Within the records, find every line that includes the word "After" and copy it.

MATERIAL SHOWN Block Start

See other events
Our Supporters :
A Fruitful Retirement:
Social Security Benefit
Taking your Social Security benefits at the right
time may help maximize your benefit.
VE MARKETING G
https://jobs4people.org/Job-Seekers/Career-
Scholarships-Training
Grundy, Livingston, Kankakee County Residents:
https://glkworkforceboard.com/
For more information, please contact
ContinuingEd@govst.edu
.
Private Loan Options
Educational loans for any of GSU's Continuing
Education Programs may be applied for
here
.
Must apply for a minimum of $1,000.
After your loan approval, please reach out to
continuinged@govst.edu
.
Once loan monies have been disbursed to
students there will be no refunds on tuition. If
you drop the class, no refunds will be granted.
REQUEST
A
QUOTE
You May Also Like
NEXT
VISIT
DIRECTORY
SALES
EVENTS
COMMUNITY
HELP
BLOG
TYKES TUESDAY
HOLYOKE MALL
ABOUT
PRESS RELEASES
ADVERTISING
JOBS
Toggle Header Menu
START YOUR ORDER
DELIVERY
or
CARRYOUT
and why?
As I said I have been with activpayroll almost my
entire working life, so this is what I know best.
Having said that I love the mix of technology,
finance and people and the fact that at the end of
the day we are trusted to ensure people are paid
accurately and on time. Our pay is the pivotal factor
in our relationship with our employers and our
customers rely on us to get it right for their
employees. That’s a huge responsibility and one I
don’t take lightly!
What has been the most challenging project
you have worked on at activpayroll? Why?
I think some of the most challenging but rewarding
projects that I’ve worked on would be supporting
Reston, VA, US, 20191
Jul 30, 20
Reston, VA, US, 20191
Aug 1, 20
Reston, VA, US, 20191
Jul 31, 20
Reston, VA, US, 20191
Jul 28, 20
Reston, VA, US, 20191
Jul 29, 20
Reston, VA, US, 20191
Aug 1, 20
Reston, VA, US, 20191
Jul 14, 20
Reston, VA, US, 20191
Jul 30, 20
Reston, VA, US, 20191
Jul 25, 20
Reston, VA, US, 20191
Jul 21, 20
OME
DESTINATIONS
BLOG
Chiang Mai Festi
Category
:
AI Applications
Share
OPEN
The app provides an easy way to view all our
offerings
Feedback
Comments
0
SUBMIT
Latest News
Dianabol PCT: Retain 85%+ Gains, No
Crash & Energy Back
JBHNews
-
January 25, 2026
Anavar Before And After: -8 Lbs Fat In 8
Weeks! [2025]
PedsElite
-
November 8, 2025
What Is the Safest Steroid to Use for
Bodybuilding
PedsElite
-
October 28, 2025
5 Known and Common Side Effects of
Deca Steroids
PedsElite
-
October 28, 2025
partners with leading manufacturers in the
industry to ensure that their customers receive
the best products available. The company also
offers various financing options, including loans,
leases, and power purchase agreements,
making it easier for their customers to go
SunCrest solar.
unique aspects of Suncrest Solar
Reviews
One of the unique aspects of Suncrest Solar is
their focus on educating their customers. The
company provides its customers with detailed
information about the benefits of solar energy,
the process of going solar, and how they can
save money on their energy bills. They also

MATERIAL SHOWN Block End

• [RESULT BELOW]
After your loan approval, please reach out to
Anavar Before And After: -8 Lbs Fat In 8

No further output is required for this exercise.